Lines of data
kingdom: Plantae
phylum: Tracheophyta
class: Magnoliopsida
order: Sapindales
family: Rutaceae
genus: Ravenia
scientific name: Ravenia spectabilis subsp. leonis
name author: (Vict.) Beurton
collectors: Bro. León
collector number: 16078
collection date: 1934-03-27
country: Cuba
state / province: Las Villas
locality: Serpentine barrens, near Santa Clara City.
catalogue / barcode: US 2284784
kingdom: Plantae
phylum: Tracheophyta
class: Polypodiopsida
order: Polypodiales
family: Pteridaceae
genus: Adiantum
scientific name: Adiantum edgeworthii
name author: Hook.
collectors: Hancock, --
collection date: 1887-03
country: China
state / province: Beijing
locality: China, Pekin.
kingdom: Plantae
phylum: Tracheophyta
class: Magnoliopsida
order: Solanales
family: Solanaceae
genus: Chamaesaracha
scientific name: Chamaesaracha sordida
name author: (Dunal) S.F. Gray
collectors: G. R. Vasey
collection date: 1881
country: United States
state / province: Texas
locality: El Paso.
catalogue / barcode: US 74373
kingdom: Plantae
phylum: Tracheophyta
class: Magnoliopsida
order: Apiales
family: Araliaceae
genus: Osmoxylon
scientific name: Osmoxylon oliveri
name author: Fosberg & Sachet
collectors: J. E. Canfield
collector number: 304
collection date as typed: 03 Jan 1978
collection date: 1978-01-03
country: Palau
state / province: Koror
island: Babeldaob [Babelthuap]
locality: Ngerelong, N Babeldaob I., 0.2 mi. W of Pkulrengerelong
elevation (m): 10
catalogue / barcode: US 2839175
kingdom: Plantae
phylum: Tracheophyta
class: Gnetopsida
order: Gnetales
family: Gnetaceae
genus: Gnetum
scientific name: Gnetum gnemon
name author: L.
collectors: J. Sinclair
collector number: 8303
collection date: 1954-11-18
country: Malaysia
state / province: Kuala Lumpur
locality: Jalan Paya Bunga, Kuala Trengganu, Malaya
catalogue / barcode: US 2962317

> **What to produce**: Print these lines again, unchanged.

> **Solution**:
kingdom: Plantae
phylum: Tracheophyta
class: Magnoliopsida
order: Sapindales
family: Rutaceae
genus: Ravenia
scientific name: Ravenia spectabilis subsp. leonis
name author: (Vict.) Beurton
collectors: Bro. León
collector number: 16078
collection date: 1934-03-27
country: Cuba
state / province: Las Villas
locality: Serpentine barrens, near Santa Clara City.
catalogue / barcode: US 2284784
kingdom: Plantae
phylum: Tracheophyta
class: Polypodiopsida
order: Polypodiales
family: Pteridaceae
genus: Adiantum
scientific name: Adiantum edgeworthii
name author: Hook.
collectors: Hancock, --
collection date: 1887-03
country: China
state / province: Beijing
locality: China, Pekin.
kingdom: Plantae
phylum: Tracheophyta
class: Magnoliopsida
order: Solanales
family: Solanaceae
genus: Chamaesaracha
scientific name: Chamaesaracha sordida
name author: (Dunal) S.F. Gray
collectors: G. R. Vasey
collection date: 1881
country: United States
state / province: Texas
locality: El Paso.
catalogue / barcode: US 74373
kingdom: Plantae
phylum: Tracheophyta
class: Magnoliopsida
order: Apiales
family: Araliaceae
genus: Osmoxylon
scientific name: Osmoxylon oliveri
name author: Fosberg & Sachet
collectors: J. E. Canfield
collector number: 304
collection date as typed: 03 Jan 1978
collection date: 1978-01-03
country: Palau
state / province: Koror
island: Babeldaob [Babelthuap]
locality: Ngerelong, N Babeldaob I., 0.2 mi. W of Pkulrengerelong
elevation (m): 10
catalogue / barcode: US 2839175
kingdom: Plantae
phylum: Tracheophyta
class: Gnetopsida
order: Gnetales
family: Gnetaceae
genus: Gnetum
scientific name: Gnetum gnemon
name author: L.
collectors: J. Sinclair
collector number: 8303
collection date: 1954-11-18
country: Malaysia
state / province: Kuala Lumpur
locality: Jalan Paya Bunga, Kuala Trengganu, Malaya
catalogue / barcode: US 2962317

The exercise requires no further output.